Did I like it?: We all remember for about half an hour twenty years ago, we all latched on to the notion of the Austin Powers. Not because he was terribly funny, not because his throwback to a simpler age appealed to us, but mainly because he was a Gollum of catchphrases that we all could sort of do an impression of. Time passed, probably a mixture of 9/11 and Austin Powers in Goldmember (2002) happened, and we all moved on.

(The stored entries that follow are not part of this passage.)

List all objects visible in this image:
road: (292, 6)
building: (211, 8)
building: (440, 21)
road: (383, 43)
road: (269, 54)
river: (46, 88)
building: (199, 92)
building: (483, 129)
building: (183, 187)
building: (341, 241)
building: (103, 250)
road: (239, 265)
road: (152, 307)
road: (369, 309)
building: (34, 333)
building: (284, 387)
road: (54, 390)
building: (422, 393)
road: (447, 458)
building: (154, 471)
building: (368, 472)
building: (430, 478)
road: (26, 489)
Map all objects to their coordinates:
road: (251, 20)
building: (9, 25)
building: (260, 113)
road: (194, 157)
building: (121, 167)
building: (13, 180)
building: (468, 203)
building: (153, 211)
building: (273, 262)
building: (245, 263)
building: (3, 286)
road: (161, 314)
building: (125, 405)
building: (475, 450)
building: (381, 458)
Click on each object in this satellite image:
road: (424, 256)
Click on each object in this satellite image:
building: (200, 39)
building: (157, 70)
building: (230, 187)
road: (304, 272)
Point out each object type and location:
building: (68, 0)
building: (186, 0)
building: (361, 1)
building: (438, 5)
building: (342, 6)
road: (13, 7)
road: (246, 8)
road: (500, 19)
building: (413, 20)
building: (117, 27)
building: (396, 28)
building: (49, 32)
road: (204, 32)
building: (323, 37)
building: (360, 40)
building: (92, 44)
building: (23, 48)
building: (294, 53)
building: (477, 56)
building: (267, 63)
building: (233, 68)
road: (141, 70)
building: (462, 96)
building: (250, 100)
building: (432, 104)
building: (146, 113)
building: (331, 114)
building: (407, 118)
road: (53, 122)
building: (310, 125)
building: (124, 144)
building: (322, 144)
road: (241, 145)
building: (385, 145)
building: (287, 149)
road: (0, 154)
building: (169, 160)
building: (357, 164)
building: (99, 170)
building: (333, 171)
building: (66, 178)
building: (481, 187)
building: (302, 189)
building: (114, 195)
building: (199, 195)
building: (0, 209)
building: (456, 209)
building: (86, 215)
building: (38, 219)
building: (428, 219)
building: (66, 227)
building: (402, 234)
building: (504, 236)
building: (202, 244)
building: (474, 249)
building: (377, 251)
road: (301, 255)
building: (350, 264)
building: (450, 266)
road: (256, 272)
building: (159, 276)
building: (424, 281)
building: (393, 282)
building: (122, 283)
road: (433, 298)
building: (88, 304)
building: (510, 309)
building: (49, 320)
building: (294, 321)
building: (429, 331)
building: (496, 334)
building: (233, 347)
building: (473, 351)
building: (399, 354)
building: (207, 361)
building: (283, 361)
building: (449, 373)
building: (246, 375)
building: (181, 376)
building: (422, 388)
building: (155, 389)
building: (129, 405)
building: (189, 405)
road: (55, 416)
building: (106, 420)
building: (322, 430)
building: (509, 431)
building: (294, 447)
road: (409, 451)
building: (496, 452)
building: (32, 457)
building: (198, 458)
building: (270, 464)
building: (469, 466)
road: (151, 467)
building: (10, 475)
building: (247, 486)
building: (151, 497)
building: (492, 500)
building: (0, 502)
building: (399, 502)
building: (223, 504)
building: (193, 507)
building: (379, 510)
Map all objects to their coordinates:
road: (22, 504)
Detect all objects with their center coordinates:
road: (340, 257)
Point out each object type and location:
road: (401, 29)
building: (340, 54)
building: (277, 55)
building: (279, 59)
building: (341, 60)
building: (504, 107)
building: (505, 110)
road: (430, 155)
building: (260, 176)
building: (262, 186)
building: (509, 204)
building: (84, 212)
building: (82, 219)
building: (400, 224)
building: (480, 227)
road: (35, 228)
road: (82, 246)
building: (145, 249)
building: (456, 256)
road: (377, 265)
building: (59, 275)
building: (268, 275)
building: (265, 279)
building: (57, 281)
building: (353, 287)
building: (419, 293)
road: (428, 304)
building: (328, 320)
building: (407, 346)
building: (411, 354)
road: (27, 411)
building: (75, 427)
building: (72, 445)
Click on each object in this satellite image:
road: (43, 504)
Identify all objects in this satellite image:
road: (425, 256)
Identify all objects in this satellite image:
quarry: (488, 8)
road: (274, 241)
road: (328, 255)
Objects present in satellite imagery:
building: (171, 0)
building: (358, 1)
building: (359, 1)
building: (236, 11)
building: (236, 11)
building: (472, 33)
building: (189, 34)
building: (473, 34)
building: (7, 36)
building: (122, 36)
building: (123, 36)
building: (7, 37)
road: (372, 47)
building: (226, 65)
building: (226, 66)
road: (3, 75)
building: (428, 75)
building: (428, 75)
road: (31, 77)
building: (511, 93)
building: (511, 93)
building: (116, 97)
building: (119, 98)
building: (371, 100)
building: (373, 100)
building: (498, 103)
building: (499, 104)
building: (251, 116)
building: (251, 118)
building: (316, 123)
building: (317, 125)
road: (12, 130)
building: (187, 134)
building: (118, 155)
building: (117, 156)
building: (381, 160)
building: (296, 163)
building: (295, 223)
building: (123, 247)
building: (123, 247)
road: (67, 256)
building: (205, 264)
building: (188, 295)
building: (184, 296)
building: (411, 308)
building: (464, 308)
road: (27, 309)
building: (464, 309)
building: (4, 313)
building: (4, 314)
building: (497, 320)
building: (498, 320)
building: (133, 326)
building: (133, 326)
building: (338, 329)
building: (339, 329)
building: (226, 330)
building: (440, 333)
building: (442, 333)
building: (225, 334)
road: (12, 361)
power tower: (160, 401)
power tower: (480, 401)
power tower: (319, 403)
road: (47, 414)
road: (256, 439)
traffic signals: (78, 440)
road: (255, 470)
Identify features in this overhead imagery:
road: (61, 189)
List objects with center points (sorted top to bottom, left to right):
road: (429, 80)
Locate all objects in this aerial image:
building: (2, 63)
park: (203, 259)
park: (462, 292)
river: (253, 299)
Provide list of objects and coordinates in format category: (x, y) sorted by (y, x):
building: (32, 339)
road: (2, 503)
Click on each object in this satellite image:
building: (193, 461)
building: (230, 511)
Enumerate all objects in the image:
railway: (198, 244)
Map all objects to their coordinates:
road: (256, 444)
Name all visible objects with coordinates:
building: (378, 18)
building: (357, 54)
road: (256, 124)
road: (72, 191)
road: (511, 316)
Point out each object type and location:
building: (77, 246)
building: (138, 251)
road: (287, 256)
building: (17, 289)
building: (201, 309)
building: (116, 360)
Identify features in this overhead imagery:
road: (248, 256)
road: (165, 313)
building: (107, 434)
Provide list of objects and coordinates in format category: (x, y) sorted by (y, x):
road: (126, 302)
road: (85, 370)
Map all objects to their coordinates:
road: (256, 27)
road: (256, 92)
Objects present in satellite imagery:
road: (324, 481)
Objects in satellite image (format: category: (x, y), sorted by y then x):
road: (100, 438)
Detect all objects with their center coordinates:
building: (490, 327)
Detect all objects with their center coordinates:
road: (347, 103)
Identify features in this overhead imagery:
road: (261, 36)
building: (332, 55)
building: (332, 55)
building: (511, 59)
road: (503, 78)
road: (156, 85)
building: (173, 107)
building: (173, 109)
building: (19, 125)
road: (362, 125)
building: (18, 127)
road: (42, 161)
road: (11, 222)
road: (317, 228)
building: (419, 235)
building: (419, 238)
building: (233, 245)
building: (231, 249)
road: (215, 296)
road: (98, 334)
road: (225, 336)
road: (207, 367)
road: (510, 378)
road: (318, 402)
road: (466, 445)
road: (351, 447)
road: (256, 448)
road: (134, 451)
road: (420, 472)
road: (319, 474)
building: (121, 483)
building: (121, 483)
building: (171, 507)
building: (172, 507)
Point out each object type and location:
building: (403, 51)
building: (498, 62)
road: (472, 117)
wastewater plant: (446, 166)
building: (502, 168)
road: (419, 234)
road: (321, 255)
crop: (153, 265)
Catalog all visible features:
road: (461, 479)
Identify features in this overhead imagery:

But as I continue my willy nilly re-watch of the Bond films (I will eventually force myself to watch Moonraker (1979) again, I swear), I thought it might be time to give Austin and company another shot. The first one had to be somewhat good, right?
Eh.
There is a slavish devotion to the work of directors Guy Hamilton, Terrence Young and Lewis Gilbert, along with the delightful production design of Ken Adam and the brassy sounds of John Barry, but there’s not a lot of wit in those references. It is merely showing us things that we might recognize from other films, in hopes that it might elicit something resembling a laugh from the audience. This feels like the intermediate infection point between the sublime joy of films like Airplane (1980) and The Naked Gun: From The Files of Police Squad! (1988) and the witless pains of Jason Friedberg and Aaron Seltzer. Tragically this film seems just as interested as lovingly referencing the early Bond films as it is in adopting an affect more akin to Casino Royale (1967).
Please, don’t make me re-watch the first Casino Royale feature. I beg of you.
And the humor that is on display here isn’t much to write home about. It aims at the lowest common denominator, and while that may make this reviewer read as stuffier than he might hope, I can only offer this in my defense: I remember laughing so hard in the 1990s that I hit my head at the sequence in the bathroom with Tom Arnold when Austin (Myers*) screams at a henchman, “Who does Number Two work for?” Today? Nearly nothing. I didn’t think the Swedish-made Penis enlarger was terribly funny on first blush, so the repeated call backs and the decades have done it no favors. Even the zany sort of non-sequiturs that absolutely rely on surprise to delight have long since lost their luster.
But I’m sure the series is just warming up, right?
*Still keeping a tenuous grasp on his Peter Sellers worship, although this will be the final film before the experiment completely escapes from the lab.